Stories of Adderall-inspired writing binges by over-achieving students keen to upstage their cohorts and get the best grades possible are now old hat. And perhaps so are stories of writers fueling (or attempting to fuel) their writing sessions with a variety of intoxicating, calming, inspirational and brain-cobweb clearing substances. These have ranged from the ubiquitous nicotine (cigarettes, the most common of all, said to steady the nerves and enable concentration) to caffeine (to keep awake, to stimulate; most famously employed by Balzac, whose coffee consumption was truly awe-inspiring), alcohol (perhaps to reduce the anxiety associated with the blank page), marijuana (to provoke, hopefully, the odd creative thought or two); the list goes on. (I am not optimistic about the prospects of hearing any success stories associated with alcohol and marijuana when it comes to writing; certainly, in the case of alcohol, it seems to have led to too many careers being derailed.)
At first glance, Graham Greene‘s writing career does not seem to suggest ever having needed chemical stimulation to get the writing engine fired up. He wrote twenty-seven novels, two volumes of verse, four volumes of autobiography, three travel books, eight plays, ten screenplays, four collections of short stories, and four children’s books. But even he sometimes felt the need to dip into the substance reservoir in order to get an ambitious task undertaken.
By 1938, Greene had mastered the art of finishing a novel in less than a year. Still, his earnings from his writing were not enough to take care of a writer with a family that included two children. A commercially successful work was called for, one that would serve as ‘entertainment’ (to use Greene’s own term for the works in his oeuvre he deemed less serious). Greene had returned from his travels in Mexico, joined the Officers’ Emergency Reserve and was hard at work on The Power and the Glory.

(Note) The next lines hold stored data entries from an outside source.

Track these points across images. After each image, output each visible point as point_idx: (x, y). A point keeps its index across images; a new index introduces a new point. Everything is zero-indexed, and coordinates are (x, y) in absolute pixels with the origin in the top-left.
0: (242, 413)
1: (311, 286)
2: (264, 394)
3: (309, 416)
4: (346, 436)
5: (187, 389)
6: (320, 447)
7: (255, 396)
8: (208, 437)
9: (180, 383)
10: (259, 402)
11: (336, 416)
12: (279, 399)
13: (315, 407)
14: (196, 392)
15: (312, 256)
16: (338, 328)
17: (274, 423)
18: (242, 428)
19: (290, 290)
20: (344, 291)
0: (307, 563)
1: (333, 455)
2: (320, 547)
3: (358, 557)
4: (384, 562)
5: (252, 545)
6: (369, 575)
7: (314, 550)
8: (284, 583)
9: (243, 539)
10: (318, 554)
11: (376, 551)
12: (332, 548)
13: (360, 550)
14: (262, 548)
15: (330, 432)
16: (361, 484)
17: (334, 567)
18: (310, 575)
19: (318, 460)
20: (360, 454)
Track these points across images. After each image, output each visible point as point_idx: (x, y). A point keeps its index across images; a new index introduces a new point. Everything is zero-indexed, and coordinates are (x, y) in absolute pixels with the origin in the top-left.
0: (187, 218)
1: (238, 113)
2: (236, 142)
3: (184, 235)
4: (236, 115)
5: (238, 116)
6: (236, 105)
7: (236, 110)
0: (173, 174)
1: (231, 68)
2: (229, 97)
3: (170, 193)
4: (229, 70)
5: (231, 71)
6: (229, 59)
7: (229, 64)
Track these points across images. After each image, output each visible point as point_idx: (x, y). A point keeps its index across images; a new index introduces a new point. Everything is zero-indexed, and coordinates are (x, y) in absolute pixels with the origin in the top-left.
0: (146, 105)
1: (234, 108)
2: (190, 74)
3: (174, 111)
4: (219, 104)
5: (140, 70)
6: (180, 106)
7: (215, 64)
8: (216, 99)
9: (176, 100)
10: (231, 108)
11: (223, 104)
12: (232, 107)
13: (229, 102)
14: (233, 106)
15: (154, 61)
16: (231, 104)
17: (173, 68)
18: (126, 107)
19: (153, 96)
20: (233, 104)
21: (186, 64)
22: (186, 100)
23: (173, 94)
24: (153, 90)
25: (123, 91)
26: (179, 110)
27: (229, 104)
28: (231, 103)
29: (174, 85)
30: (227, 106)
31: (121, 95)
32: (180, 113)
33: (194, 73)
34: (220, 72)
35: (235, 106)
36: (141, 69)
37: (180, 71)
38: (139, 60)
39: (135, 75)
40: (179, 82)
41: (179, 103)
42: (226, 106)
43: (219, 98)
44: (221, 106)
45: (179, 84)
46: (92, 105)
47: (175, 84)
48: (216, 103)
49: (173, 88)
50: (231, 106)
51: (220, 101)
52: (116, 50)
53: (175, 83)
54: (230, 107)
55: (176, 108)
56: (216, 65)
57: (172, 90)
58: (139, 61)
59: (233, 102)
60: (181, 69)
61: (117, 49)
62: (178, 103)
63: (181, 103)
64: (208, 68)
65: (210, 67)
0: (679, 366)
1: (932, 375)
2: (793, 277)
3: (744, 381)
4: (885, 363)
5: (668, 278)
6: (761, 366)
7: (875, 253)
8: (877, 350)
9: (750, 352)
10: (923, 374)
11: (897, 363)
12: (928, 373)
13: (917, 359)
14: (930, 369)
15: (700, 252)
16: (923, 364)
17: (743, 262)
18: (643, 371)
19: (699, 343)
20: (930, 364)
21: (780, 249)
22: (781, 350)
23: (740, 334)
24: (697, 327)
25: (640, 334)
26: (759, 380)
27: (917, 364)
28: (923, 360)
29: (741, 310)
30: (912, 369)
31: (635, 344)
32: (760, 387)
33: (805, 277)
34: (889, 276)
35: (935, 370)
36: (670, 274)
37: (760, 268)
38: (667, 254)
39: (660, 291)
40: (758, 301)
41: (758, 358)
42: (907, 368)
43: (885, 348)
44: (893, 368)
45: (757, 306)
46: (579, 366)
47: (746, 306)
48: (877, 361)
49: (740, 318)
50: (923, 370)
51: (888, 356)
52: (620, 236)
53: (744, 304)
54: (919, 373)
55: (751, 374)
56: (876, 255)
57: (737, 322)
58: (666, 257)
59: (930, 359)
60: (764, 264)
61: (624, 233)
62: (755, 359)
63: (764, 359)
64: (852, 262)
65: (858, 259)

An ambitious plan presented itself: he would write an ‘entertainment’ in the mornings while continuing to work on The Power and the Glory in the afternoons. A studio was rented and work began on The Confidential Agent with Greene suitably fortified:
I fell back for the first and last time in my life on Benzedrine. For six weeks I started each day with a tablet, and renewed the dose at midday. Each day I sat down to work with no idea of what turn the plot might take and each morning I wrote, with the automatism of a planchette, two thousand words instead of my usual stint of five hundred words. In the afternoons, The Power and the Glory proceeded toward its ends at its own leaden pace, unaffected by the sprightly young thing that was overtaking it.

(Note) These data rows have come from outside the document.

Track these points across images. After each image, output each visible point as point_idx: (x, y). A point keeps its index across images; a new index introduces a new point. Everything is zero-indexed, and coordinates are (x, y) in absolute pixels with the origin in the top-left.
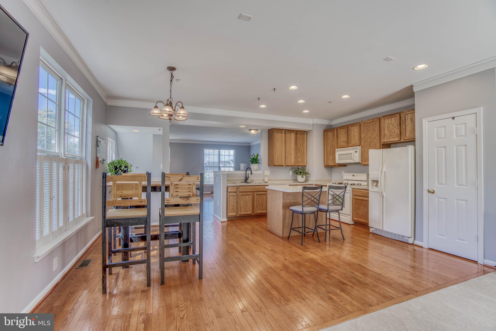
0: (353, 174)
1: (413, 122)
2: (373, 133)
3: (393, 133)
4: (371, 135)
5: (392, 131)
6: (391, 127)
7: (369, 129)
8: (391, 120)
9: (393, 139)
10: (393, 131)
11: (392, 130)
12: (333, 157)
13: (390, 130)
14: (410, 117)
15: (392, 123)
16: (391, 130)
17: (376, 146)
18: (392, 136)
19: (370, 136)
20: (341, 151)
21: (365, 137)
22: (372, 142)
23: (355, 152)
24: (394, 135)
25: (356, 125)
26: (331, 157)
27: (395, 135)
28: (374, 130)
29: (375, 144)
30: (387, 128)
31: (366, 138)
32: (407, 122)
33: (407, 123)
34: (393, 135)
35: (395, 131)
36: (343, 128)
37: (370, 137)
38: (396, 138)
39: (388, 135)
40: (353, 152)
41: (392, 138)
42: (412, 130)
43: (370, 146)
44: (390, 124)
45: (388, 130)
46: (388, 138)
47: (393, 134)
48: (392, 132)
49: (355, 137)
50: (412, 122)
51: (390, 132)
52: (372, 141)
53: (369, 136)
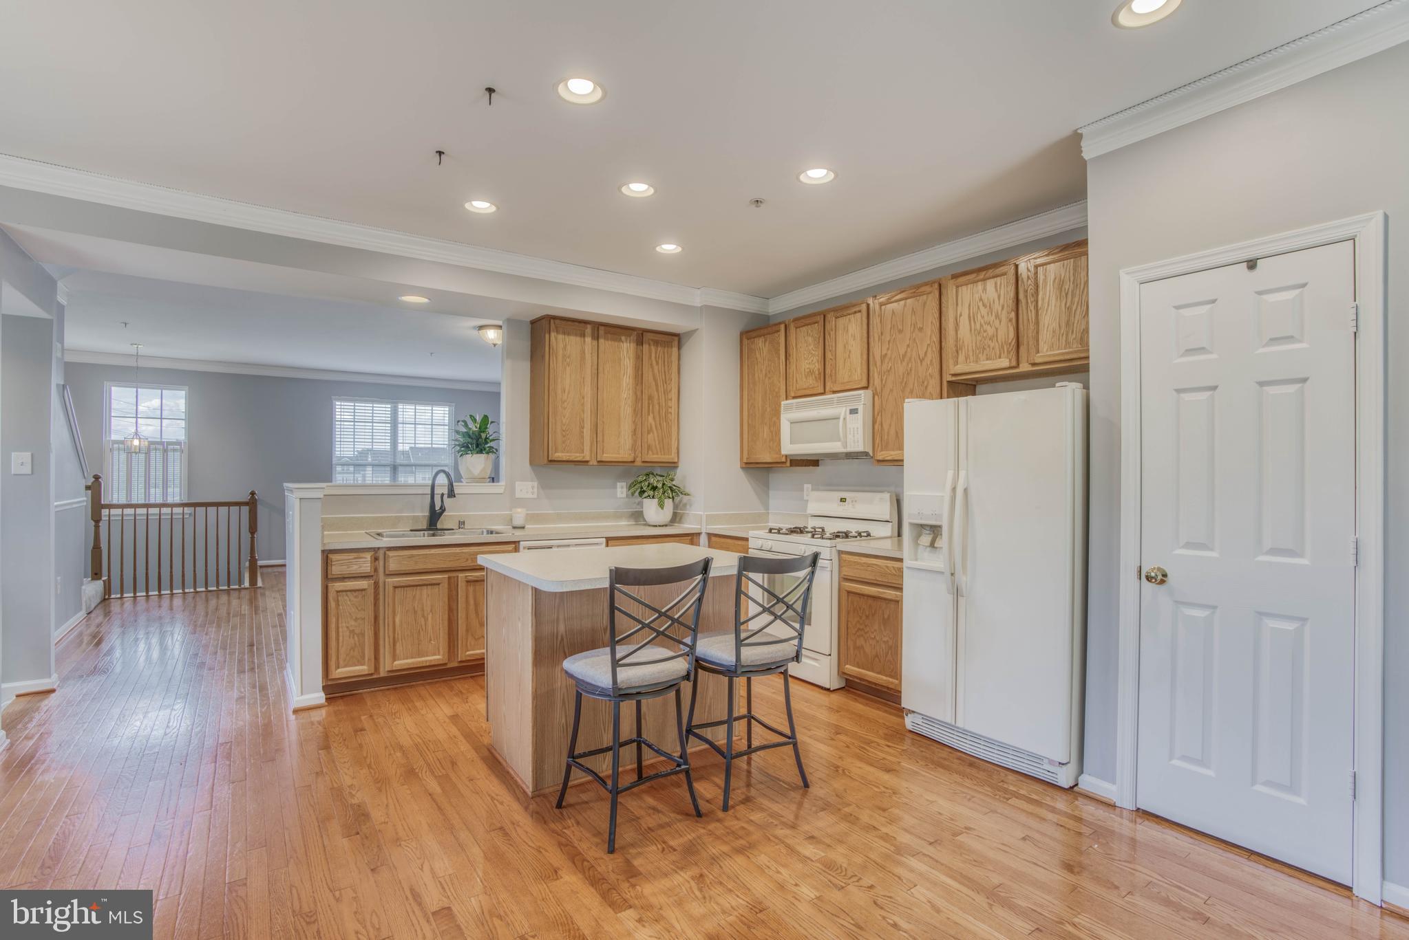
0: (844, 495)
1: (1067, 294)
2: (914, 339)
3: (990, 339)
4: (908, 346)
5: (985, 331)
6: (983, 317)
7: (900, 327)
8: (985, 289)
9: (988, 362)
10: (991, 331)
11: (985, 327)
12: (771, 432)
13: (978, 326)
14: (1053, 277)
15: (986, 301)
16: (981, 325)
17: (926, 387)
18: (984, 349)
19: (906, 352)
20: (798, 407)
21: (886, 354)
22: (913, 372)
23: (848, 412)
24: (992, 345)
25: (855, 312)
26: (766, 429)
27: (997, 347)
28: (921, 329)
29: (923, 382)
30: (967, 322)
31: (891, 358)
32: (1045, 294)
33: (1043, 299)
34: (989, 346)
35: (997, 329)
36: (807, 325)
37: (904, 356)
38: (1000, 357)
39: (970, 348)
40: (842, 411)
41: (987, 359)
42: (1063, 325)
43: (903, 391)
44: (980, 304)
45: (971, 330)
46: (971, 357)
47: (990, 342)
48: (985, 335)
49: (849, 356)
50: (1063, 294)
51: (979, 333)
52: (911, 370)
53: (902, 351)
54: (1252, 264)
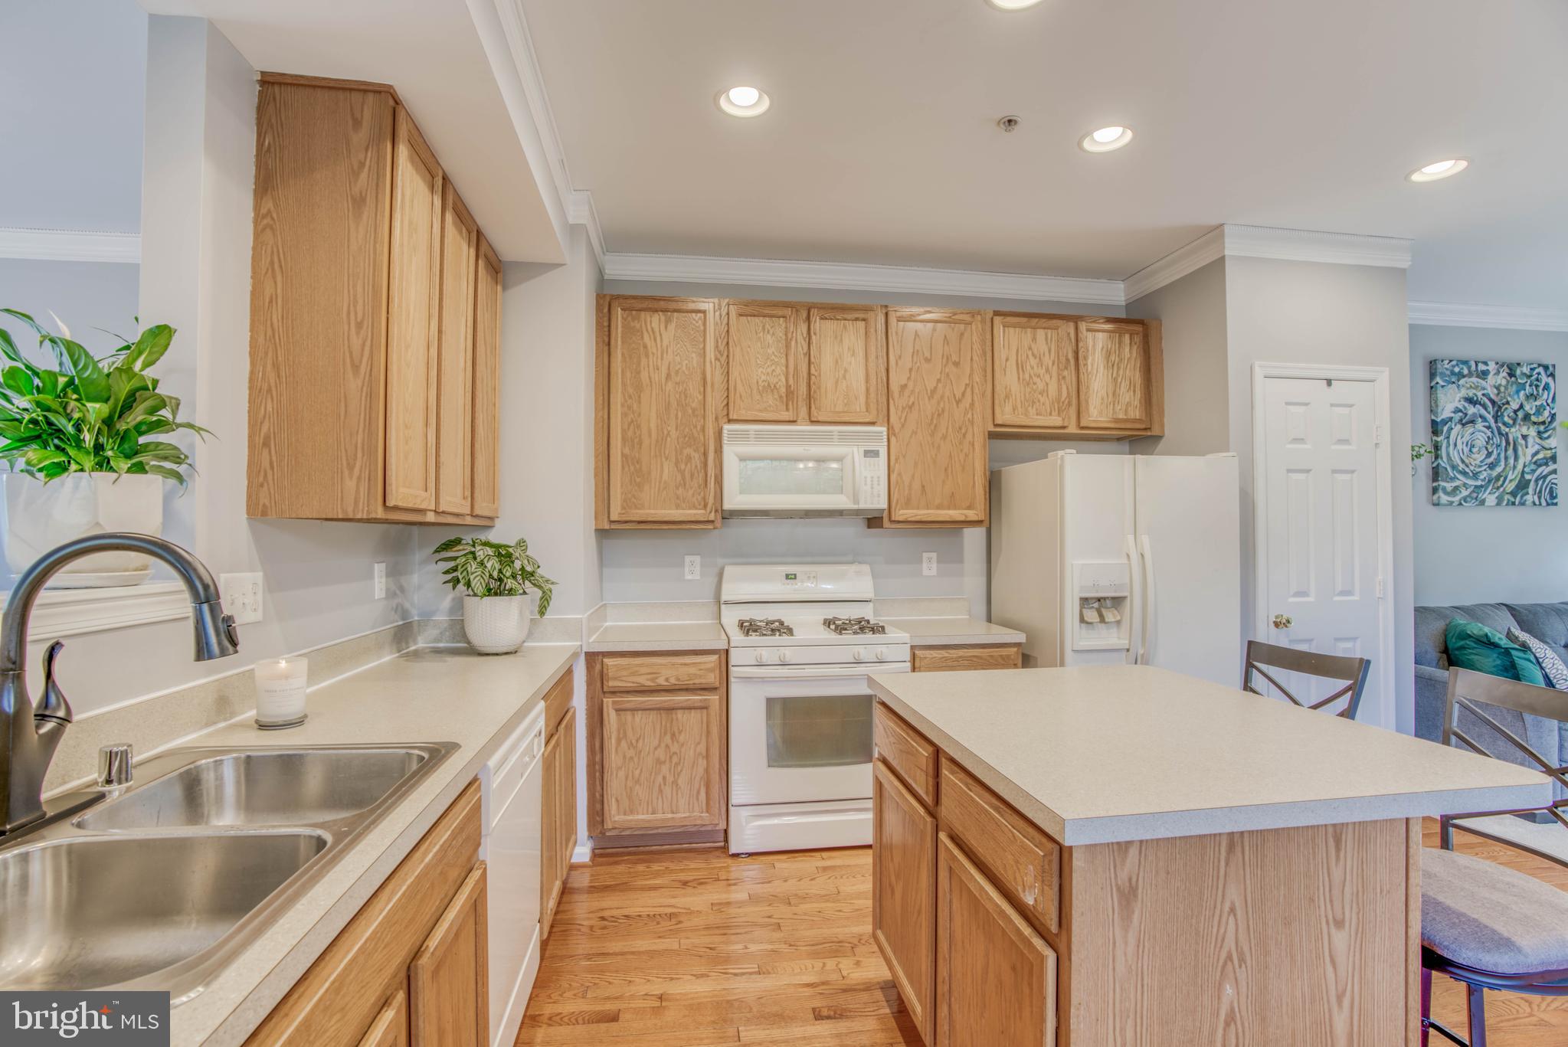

Six weeks to finish a novel at two thousand words a day, while simultaneously working on another novel. The mind boggles. This regime was not without its costs:
I was forcing the pace and I suffered for it. Six weeks of a Benzedrine breakfast diet left my nerves in shreds and my wife suffered the result. At five o’clock I would return home with a shaking hand, a depression which fell with the regularity of a tropical rain, ready to find offense in anything, and to give offense for no cause. For long after the six weeks were over, I had to continue with smaller and smaller doses to break the habit. The career of writing has its own curious forms of hell. Sometimes looking back I think that those Benzedrine weeks were more responsible than the separation of war and my own infidelities for breaking our marriage.

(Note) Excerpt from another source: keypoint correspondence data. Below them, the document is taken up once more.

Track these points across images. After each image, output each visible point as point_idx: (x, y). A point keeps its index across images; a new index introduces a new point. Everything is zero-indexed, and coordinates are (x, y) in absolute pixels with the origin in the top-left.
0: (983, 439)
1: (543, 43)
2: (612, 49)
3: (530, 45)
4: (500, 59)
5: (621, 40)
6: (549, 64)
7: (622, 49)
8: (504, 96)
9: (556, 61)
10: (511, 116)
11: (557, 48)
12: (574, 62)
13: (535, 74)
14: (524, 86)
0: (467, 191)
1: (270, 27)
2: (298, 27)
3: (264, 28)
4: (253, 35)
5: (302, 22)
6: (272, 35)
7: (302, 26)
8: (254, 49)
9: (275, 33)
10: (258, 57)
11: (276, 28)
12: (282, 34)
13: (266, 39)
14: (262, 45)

I own a battered paperback copy of The Confidential Agent, which I have not read thus far. When I do, I’ll be especially attentive for any traces of a jittery, wired Greene.
Note: Excerpts from: Graham Greene, Ways of Escape, Pocket Books, New York, 1980, pp. 72-74.
F. Scott Fitzgerald, whose stimulus of choice was alcohol, regretted that he had to write the last third of Tender Is the Night in a gin-infused state. He felt it would have been better if he could have written it without, but he said he lacked the stamina. That was just before his crack-up.
Tom,
Thanks for that comment. I honestly can’t fathom how anyone could write well while drinking. I can understand it as a way of relieving the tension of writing for sure. I used to go for beers with my co-author after our writing sessions, but I don’t think I could have had one while writing. I haven’t read _Tender is the Night_ yet (though I own a copy). I’ll keep your note in mind when I do read it.
Alcohol is a perfect muse. The writers that have used it are legion. “Buckets of martinis” is what one famous writer drank . . .
While writing or after? 🙂 If the former, then hats off. I couldn’t do it.